L'avenir pourrait apparaître radieux pour le quotidien sportif le Vélo, qui a alors la mainmise sur les courses, si son directeur, Pierre Giffard, dreyfusard convaincu, n'interdisait ses colonnes au comte de Dion, industriel entreprenant mais antidreyfusard notoire. L'homme d'affaires réplique en lançant l'Auto-Vélo (devenu rapidement l'Auto), dont il confie les destinées à un ancien recordman de l'heure, Henri Desgrange, lequel décide d'organiser « la plus grande course cycliste du monde ».
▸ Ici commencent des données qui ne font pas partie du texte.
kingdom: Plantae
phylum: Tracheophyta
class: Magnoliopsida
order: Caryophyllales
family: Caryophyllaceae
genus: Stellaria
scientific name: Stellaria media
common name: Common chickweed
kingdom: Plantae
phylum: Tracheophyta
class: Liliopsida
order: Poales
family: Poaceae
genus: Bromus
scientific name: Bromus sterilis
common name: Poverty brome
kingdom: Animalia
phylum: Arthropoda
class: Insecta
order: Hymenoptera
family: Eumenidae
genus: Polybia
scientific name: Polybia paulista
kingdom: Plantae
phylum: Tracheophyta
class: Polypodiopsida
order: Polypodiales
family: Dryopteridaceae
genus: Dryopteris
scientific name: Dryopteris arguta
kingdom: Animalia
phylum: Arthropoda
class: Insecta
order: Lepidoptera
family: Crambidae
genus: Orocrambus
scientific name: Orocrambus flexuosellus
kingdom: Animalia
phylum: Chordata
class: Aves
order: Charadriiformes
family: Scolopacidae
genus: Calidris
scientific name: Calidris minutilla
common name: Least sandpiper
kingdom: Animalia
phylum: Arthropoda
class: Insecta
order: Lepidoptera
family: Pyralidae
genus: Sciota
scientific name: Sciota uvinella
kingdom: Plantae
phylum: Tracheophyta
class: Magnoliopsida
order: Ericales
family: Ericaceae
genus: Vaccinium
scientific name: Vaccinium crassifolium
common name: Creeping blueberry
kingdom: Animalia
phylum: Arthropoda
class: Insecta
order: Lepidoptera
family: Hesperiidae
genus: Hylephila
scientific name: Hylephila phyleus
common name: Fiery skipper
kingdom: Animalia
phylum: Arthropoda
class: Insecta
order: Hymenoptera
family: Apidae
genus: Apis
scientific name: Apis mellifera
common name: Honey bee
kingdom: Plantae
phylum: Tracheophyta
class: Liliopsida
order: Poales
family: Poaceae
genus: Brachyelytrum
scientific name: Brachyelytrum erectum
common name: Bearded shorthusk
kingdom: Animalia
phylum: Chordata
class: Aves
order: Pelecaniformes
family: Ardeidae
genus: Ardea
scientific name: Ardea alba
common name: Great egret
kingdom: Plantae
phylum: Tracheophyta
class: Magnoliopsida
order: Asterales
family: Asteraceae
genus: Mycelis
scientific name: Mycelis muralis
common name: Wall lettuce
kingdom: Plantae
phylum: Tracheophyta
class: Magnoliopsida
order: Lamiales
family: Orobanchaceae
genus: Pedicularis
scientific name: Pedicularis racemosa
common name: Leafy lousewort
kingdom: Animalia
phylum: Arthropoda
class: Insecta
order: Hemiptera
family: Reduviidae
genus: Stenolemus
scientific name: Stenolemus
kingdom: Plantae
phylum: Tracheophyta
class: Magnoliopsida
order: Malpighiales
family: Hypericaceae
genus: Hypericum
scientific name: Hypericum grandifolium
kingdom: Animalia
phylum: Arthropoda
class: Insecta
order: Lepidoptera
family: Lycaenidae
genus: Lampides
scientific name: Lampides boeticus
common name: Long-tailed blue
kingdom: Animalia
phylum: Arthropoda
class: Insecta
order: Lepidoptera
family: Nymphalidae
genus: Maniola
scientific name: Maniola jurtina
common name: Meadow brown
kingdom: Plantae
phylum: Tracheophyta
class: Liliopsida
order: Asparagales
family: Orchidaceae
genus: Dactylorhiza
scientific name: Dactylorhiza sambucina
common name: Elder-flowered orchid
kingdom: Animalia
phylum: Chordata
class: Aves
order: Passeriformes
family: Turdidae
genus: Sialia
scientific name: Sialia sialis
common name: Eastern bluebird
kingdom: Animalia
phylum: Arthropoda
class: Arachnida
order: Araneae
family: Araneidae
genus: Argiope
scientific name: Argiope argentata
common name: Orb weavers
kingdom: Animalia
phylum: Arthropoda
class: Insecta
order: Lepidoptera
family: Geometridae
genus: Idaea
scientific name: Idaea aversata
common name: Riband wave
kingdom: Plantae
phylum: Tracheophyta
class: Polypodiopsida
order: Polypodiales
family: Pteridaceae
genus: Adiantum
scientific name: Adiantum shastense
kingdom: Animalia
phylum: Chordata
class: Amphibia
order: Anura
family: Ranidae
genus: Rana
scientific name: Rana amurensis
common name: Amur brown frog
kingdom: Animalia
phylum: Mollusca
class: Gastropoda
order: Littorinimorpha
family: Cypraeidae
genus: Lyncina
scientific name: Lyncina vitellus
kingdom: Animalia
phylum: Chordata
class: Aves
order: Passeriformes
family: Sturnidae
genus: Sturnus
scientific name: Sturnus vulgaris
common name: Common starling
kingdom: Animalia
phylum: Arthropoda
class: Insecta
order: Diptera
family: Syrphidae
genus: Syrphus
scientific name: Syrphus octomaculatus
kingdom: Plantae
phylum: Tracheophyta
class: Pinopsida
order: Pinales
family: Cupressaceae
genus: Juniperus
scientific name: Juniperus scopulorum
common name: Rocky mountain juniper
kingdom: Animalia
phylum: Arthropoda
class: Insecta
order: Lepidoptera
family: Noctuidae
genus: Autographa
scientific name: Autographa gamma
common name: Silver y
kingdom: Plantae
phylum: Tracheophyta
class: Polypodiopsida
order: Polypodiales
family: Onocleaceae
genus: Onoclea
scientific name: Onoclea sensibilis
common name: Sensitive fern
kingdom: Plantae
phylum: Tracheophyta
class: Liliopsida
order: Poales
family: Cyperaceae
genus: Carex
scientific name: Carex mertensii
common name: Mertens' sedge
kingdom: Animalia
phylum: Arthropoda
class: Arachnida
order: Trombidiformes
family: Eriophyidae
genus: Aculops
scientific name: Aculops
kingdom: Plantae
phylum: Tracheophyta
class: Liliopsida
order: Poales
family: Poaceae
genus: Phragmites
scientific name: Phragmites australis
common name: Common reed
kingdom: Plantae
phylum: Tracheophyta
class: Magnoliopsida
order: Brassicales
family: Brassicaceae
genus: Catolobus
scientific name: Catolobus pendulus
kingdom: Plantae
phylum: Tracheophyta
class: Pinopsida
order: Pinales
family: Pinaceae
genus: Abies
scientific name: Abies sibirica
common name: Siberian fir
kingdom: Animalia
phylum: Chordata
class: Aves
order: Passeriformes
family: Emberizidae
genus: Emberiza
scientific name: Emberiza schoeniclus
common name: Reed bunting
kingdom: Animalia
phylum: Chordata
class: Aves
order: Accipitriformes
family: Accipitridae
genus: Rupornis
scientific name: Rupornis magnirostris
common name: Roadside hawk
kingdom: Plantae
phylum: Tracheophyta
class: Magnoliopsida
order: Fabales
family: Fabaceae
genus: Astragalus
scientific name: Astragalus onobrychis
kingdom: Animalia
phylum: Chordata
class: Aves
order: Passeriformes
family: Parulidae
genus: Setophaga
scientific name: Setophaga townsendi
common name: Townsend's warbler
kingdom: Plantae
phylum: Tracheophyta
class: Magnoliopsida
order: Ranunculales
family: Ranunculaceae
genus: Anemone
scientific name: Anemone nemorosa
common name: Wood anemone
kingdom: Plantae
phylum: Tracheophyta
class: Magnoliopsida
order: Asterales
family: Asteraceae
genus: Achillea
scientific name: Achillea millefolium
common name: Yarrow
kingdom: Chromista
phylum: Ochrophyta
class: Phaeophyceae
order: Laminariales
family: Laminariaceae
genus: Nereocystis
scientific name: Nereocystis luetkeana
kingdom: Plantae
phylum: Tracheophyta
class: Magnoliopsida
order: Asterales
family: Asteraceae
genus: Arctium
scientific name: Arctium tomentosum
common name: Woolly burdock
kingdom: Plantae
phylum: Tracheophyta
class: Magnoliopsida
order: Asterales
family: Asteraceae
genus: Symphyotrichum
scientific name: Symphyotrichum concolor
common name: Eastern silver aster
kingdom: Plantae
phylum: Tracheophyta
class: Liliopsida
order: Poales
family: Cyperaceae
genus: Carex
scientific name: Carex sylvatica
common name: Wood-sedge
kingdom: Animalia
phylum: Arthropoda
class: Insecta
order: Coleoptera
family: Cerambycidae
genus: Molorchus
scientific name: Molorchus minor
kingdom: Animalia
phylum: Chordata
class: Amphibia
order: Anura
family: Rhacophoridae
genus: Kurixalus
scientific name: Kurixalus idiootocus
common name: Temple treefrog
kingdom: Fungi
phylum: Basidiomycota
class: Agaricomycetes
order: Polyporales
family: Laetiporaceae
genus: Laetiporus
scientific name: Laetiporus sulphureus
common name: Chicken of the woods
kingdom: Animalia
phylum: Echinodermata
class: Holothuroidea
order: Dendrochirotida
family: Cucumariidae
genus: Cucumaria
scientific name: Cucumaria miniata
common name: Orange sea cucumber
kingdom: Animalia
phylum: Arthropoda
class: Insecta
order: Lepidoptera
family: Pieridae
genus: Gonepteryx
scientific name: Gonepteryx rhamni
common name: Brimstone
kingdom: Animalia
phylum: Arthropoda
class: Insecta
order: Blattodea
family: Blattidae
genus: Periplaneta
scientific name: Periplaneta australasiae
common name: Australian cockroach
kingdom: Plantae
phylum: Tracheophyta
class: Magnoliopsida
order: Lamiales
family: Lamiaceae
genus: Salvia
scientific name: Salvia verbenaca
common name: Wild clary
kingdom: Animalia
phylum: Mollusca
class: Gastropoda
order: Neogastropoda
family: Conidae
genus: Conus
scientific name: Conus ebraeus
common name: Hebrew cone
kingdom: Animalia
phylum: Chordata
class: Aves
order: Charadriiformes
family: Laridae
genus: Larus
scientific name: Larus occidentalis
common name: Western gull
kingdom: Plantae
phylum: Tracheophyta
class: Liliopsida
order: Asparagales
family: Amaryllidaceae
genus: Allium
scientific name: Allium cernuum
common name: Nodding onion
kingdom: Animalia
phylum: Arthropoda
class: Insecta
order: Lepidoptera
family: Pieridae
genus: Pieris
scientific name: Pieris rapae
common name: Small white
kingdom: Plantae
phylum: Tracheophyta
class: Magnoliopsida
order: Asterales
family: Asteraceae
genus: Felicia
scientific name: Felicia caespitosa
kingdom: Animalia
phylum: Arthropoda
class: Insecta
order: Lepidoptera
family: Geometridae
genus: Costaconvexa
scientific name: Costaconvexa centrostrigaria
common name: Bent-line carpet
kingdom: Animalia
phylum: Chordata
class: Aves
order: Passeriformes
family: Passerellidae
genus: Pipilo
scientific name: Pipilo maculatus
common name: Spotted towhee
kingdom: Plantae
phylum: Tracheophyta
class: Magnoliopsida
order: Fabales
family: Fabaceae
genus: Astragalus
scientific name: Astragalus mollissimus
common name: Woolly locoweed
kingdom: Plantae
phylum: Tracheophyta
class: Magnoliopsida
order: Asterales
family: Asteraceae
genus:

Couru du 1er au 18 juillet 1903, de jour comme de nuit, dessinant une boucle intérieure en six étapes - de Paris à Paris -, ce premier Tour de France connaît un immense succès populaire, voit Maurice Garin triompher et l'Auto « terrasser » le Vélo. Desgrange ne cesse ensuite d'encadrer et d'organiser « son » Tour : les étapes deviennent plus nombreuses, et la course épouse progressivement la forme de l'Hexagone ; la montagne vient durcir l'épreuve ; en 1930, les formations nationales remplacent les équipes commerciales, pour la plus grande joie de l'Action française, qui voit dans la course un moyen de satisfaire son idéologie. Les classements se multiplient : au maillot jaune - apparu dès 1919 - viennent s'ajouter un maillot du meilleur grimpeur, un autre pour la régularité, etc. Des véhicules extra-sportifs apparaissent, embryon de cette caravane et de ce « village » publicitaires qui font désormais du Tour le prétexte sportif d'un gigantesque cirque ambulant aux enjeux économiques déterminants. Car derrière la compétition se cache une véritable entreprise : la Société du Tour de France. Filiale du groupe de presse Amaury - organisateur de l'épreuve depuis 1947 -, elle s'occupe non seulement du quotidien de la course, mais surtout de la mise sur pied de la « Grande Boucle » : négociation avec les villes-étapes, aménagement du parcours avec les autorités administratives, exploitation des droits télévisés, etc.